## EXTRACT
According to Aditya Agarwal, Head of Corporate Strategy and M&A, Cleartrip, some verticals of the company, such as flight-booking segment, is already reporting profits. Resources from these profitable verticals are being ploughed back into other lesser profitable ones such as hotel bookings and so on.

However, over the next 12-18 months the company would look to be EBITDA (earnings before interest, tax, depreciation and amortisation) positive.

“Ideally by FY20, we should definitely be EDITDA positive,” he told BusinessLine, adding that the company is “capital efficient”.

Incidentally, Agarwal pointed out that the company “may (also) consider” an IPO. But the IPO can happen two to three years down the line once a few “business objectives” are achieved.

Expansion plans

“The IPO plan is not definite. There are a few business objectives that have to be achieved first. But it (the IPO) may happen in the next two-three years,” he added.

According to Agarwal, the company is witnessing bookings to the tune of $1.5 billion and plans to take it to $2 billion over the next 12 months.

The company in a bid to boost bookings had previously introduced the ‘experiences’ feature. The feature is aimed at giving users the option to book tickets for attractions and events across the world.

This apart it has also introduced ‘Fare alert’, ‘Shortlists’, ‘Top deals’, ‘Date tabs’, ‘Improved multi-city’ and other features as part of its offerings in India.

Plans are afoot to introduce similar offerings for its West Asia business.

“We are looking at a 30-35 per growth in bookings here, driven primarily by the air ticket booking business,” he said.

Moreover, the company has stayed away from deep discounting across its portal. “As a conscious strategy, we have also been moving into newer markets which are into their shift from offline to online,” Agarwal said.

West Asia business

The portal made its first cross-border acquisition by acquiring Saudi Arabia-based Flyin for an undisclosed amount. The move is expected to consolidate Cleartrip’s West Asia business.

Post acquisition, the combined entity will have a market share of 60 per cent in West Asia that include the UAE, Saudi Arabia, Qatar, Kuwait, and others.

As a strategy, Cleartrip is actively looking to tap the North Africa market that include Egypt, Morocco, Algeria and the sub-Saharan regions, such as Nigeria and Kenya in the next phase of growth.

According to Agarwal, the company is open to organic and inorganic growth (that include further acquisitions) opportunities here.

“The next three to five years are important for us,” Agarwal said.

Source records:

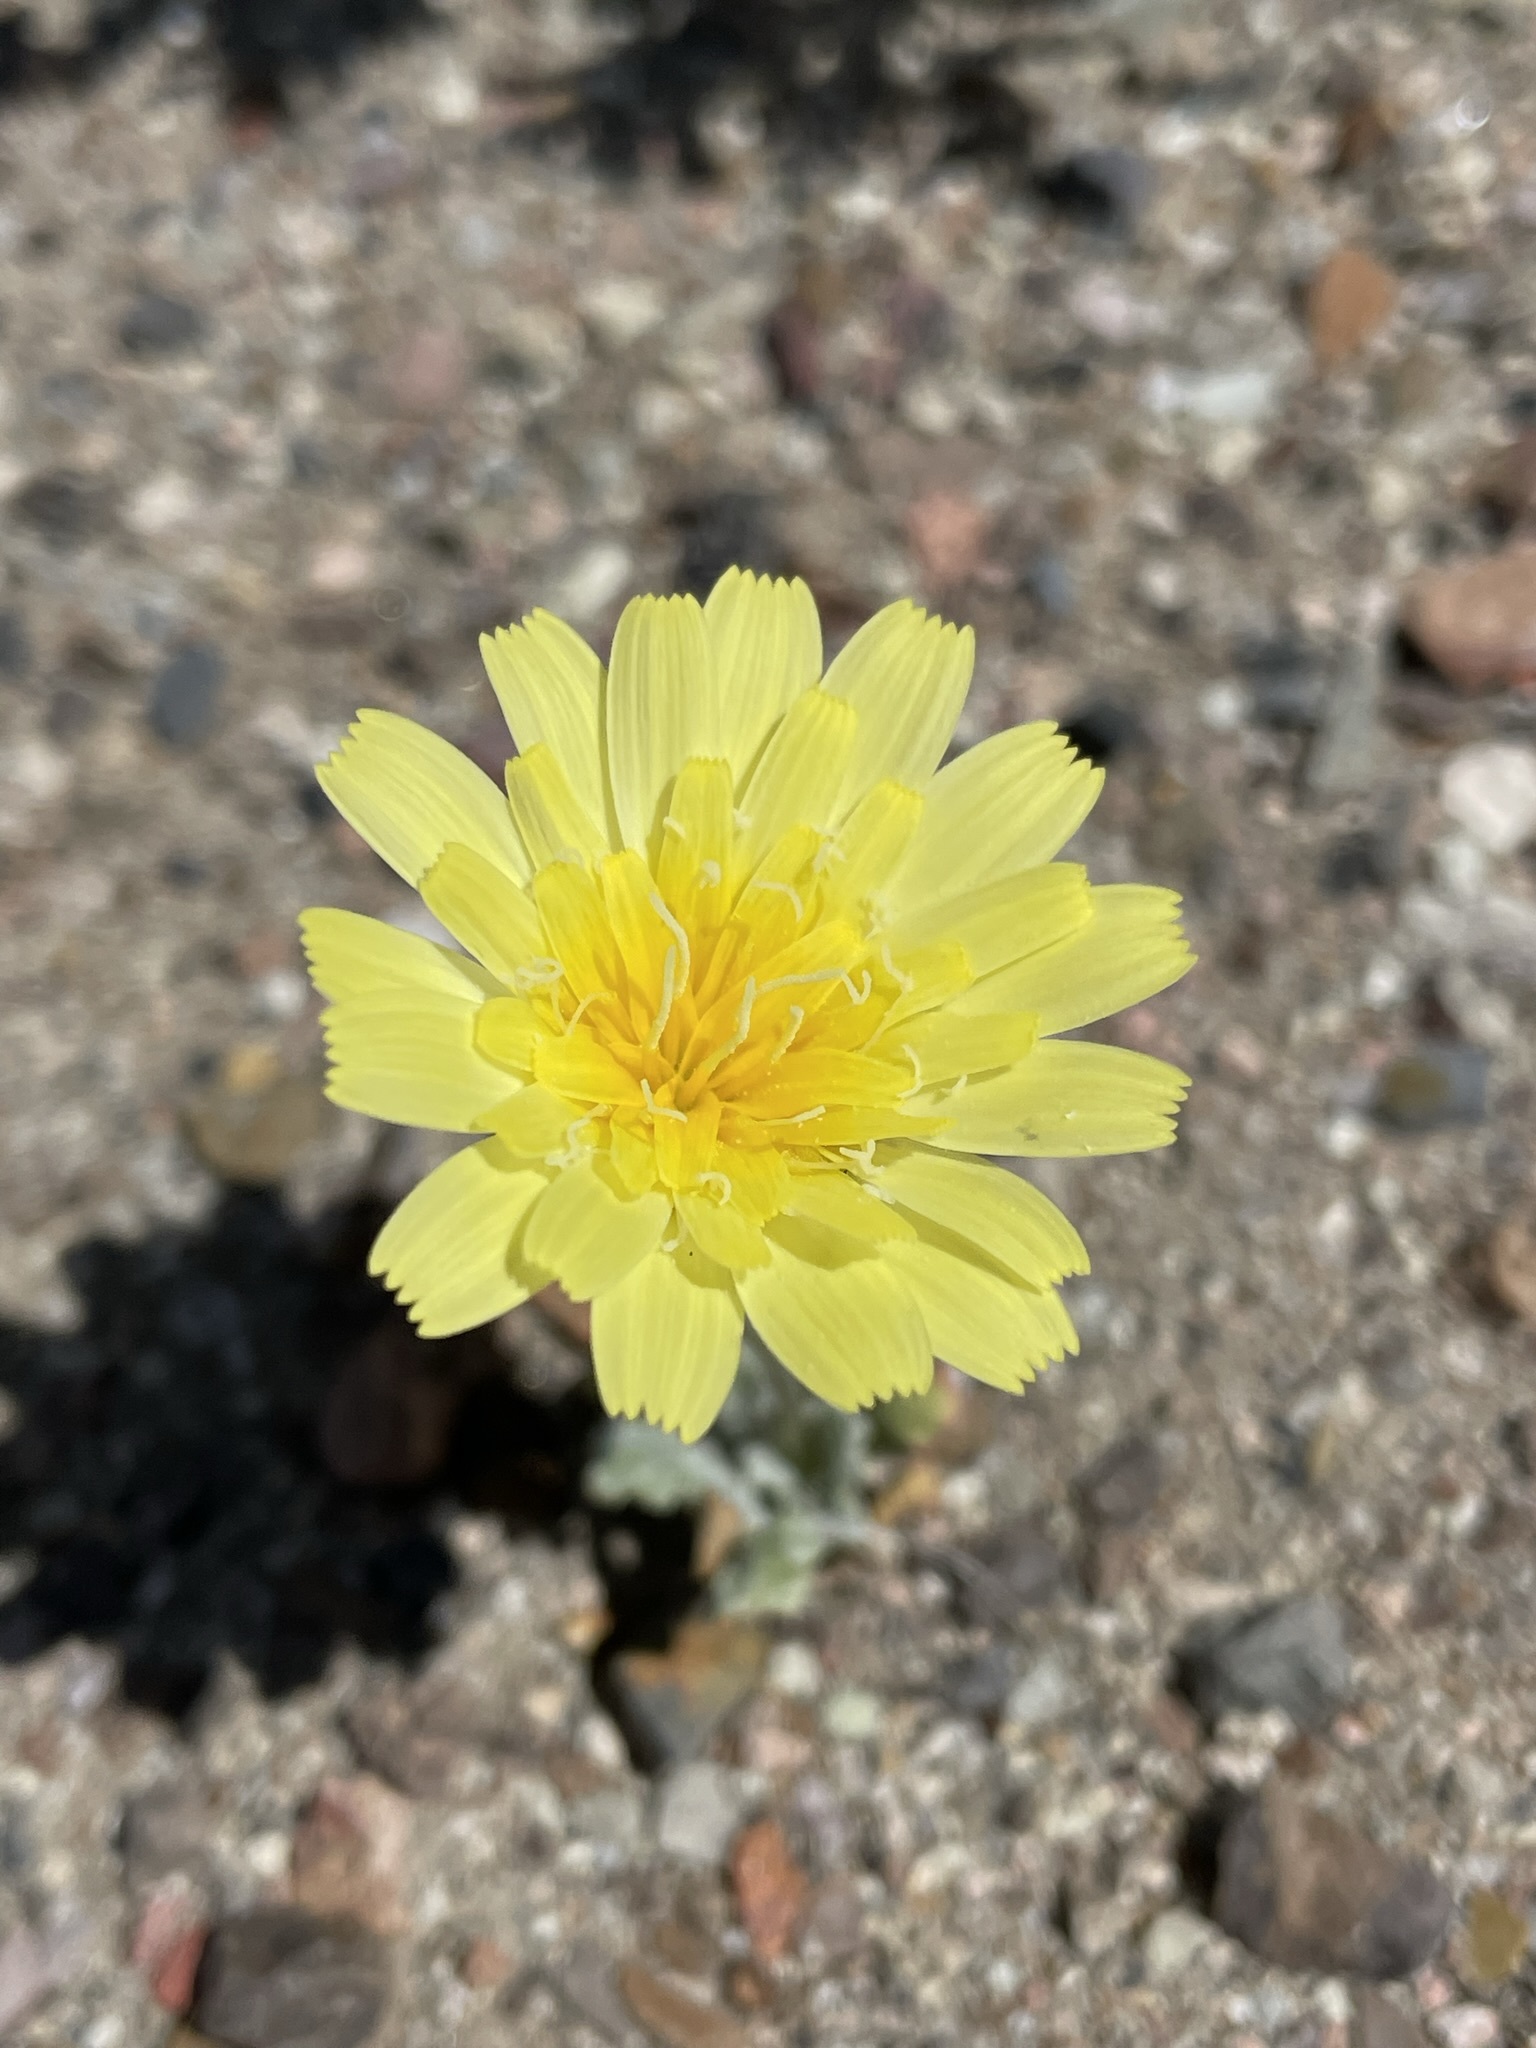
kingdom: Plantae
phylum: Tracheophyta
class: Magnoliopsida
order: Asterales
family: Asteraceae
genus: Anisocoma
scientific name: Anisocoma acaulis
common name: Scalebud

## OBJECTIVE
In the Cleartrip article, which company did Cleartrip acquire in its first cross-border acquisition?

## EXERCISE OUTPUT
Flyin, based in Saudi Arabia.